Courses

MS-523. Behavioral Research Methods. 3 Credits.
This course will guide the marketer through both quantitative and qualitative techniques for maximizing brand and customer relationships in an integrated-marketing environment. It will cover the following topics: Sampling techniques used in marketing: how and why to sample, types of sampling. The measures of central tendency and dispersion: how to develop and assess these measures to better understand potential data issues before analysis. Graphical representation of marketing data: the use of bar charts, pie charts, line charts, and other methods for showing consumer data and purchase data. Important distributional properties of marketing data: the central-limit theorem and the normal distribution. Marketing test design and analysis: sample-size estimation and test assessment via hypothesis testing. Full factorial test design: the rules of test design. Market research survey design and execution: types of surveys, types of questions, and test planning. Research-analysis methods: choice modeling/conjoint analysis, rank correlations. Types and usage of syndicated data: Nielsen, IRI, Simmons, and other data sources. Sizing a market: how to assess opportunities in the marketplace via online research and online services. ROI analysis: the various methods of calculating return on marketing investment, campaign management spreadsheets, calculations, marketing goals.

________

WHAT IS ASKED>
Answer these from the course description:
(a) How many credits is MS-523 worth?
(b) Which theorem is listed under important distributional properties of marketing data?
(c) Which syndicated data sources are named by name?

SUPPLIED RECORDS>

________

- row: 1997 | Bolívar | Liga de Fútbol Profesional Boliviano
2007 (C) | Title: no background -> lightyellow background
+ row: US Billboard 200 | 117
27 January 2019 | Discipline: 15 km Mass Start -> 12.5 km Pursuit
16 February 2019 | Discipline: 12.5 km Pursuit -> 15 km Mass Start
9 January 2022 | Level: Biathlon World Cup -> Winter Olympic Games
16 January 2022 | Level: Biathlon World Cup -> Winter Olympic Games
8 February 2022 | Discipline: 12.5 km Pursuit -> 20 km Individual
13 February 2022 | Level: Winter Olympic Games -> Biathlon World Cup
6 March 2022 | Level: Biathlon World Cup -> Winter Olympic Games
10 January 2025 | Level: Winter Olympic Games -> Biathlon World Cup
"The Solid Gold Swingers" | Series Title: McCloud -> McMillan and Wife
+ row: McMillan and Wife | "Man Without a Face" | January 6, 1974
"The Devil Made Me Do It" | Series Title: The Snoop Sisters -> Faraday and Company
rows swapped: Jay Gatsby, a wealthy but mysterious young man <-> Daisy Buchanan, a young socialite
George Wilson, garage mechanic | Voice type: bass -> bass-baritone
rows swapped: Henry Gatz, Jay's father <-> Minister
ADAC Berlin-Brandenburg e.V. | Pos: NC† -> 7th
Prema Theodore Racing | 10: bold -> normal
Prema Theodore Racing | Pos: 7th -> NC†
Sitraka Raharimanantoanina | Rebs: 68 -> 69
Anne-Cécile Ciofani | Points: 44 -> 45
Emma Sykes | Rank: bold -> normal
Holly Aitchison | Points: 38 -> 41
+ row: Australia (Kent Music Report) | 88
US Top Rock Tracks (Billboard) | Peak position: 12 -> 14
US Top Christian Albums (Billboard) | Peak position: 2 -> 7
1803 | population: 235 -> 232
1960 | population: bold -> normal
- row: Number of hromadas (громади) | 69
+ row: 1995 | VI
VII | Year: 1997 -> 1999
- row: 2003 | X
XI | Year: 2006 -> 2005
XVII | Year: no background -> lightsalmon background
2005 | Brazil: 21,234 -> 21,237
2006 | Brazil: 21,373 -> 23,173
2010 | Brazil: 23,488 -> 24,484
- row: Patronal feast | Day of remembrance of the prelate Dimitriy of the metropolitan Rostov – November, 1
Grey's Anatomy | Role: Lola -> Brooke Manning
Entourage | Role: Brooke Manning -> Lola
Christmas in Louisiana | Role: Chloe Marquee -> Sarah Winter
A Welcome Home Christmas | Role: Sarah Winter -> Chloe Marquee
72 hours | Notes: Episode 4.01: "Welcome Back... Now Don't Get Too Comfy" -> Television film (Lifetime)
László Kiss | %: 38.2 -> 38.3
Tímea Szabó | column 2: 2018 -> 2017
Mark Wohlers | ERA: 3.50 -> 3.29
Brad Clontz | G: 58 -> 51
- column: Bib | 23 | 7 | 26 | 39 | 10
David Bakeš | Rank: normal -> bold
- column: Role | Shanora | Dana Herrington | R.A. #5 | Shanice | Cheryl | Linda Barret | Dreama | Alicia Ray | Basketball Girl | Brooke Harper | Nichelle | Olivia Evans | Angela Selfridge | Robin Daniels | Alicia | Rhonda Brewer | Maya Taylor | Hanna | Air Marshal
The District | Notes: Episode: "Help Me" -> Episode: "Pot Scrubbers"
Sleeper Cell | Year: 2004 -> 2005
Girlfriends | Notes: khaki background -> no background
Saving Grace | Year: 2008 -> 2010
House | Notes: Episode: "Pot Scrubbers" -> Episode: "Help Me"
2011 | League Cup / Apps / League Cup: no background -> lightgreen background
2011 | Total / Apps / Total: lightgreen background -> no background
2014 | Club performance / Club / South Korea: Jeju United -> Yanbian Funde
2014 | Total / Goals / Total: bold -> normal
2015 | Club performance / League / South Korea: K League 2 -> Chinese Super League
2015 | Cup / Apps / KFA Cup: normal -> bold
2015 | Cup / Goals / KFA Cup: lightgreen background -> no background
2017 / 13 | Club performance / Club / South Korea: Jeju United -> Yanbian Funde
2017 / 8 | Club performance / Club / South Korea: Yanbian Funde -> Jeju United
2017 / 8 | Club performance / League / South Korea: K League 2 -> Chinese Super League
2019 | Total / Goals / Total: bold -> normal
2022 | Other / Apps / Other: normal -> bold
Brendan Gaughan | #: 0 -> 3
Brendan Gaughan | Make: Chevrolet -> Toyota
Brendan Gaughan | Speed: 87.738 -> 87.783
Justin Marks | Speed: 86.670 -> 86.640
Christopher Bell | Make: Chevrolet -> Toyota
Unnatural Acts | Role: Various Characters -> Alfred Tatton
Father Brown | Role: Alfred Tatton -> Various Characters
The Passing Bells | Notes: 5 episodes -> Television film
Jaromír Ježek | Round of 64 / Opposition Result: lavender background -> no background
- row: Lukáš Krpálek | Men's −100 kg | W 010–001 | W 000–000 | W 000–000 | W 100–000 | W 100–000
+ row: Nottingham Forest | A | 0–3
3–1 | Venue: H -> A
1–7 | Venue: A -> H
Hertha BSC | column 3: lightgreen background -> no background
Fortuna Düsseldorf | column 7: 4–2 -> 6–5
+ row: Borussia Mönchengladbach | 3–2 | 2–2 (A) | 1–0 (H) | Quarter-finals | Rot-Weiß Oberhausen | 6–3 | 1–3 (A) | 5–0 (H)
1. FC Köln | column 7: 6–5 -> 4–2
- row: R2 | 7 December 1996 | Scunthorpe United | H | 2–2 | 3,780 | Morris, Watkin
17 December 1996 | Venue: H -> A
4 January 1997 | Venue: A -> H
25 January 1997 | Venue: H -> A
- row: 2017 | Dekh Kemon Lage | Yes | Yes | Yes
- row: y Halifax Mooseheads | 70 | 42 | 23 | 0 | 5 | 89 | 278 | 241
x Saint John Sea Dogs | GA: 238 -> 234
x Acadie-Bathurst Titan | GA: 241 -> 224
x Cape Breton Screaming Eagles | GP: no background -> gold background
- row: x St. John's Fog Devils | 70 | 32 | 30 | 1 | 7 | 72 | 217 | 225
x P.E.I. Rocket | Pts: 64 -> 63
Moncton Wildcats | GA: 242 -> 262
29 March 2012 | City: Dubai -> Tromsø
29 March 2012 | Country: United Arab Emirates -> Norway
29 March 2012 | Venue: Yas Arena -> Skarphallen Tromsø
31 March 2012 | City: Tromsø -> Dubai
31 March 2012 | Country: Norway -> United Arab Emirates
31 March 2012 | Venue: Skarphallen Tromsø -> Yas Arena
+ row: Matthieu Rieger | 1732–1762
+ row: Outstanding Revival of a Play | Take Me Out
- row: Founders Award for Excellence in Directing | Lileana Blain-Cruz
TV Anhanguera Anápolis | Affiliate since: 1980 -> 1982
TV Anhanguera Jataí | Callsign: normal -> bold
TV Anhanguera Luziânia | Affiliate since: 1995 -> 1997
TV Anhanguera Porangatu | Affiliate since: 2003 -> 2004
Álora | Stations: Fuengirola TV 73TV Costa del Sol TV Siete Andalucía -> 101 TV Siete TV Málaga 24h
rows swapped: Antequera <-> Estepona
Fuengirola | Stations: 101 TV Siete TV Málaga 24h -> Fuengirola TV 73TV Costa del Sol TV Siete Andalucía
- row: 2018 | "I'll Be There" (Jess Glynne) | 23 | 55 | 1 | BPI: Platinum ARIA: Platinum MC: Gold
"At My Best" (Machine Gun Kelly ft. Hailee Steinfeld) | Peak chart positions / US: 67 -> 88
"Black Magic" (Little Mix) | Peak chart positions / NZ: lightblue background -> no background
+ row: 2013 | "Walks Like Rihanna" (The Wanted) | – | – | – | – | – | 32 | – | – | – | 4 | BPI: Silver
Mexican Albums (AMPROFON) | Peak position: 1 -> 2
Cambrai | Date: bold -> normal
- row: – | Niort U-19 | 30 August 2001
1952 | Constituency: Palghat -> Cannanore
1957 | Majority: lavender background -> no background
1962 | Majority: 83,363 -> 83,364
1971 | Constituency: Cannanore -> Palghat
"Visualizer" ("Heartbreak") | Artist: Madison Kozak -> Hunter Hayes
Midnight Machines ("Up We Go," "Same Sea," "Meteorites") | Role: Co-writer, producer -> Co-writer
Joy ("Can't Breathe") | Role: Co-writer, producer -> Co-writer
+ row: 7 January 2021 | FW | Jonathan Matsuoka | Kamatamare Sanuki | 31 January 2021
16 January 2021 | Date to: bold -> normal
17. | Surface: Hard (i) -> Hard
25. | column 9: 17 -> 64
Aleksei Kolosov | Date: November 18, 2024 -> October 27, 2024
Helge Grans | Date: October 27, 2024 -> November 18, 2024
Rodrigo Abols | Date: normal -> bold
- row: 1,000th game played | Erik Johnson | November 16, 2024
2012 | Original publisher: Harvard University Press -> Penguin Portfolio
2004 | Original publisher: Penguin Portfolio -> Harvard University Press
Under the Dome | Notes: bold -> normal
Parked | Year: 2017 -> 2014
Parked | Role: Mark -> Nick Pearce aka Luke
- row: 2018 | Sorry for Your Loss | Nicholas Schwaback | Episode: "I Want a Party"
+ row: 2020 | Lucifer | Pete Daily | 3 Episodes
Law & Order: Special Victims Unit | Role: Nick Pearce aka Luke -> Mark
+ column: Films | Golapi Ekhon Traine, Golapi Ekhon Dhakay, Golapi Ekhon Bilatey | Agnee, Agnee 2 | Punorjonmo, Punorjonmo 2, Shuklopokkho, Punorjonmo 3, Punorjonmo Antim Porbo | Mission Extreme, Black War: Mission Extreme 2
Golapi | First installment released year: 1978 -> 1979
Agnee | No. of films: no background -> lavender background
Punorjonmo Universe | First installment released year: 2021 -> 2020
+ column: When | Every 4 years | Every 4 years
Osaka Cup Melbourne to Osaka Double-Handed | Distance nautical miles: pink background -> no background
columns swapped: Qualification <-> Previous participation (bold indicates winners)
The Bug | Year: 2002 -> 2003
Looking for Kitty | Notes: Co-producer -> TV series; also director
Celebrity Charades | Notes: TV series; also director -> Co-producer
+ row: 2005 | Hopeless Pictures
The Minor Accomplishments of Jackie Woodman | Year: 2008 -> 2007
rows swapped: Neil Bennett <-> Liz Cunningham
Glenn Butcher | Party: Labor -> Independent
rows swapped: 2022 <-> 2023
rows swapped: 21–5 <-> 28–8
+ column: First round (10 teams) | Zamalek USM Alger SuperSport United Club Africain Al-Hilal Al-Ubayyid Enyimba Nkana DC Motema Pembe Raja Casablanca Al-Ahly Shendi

________

WRITTEN ANSWER>
(a) 3 credits.
(b) The central-limit theorem.
(c) Nielsen, IRI and Simmons.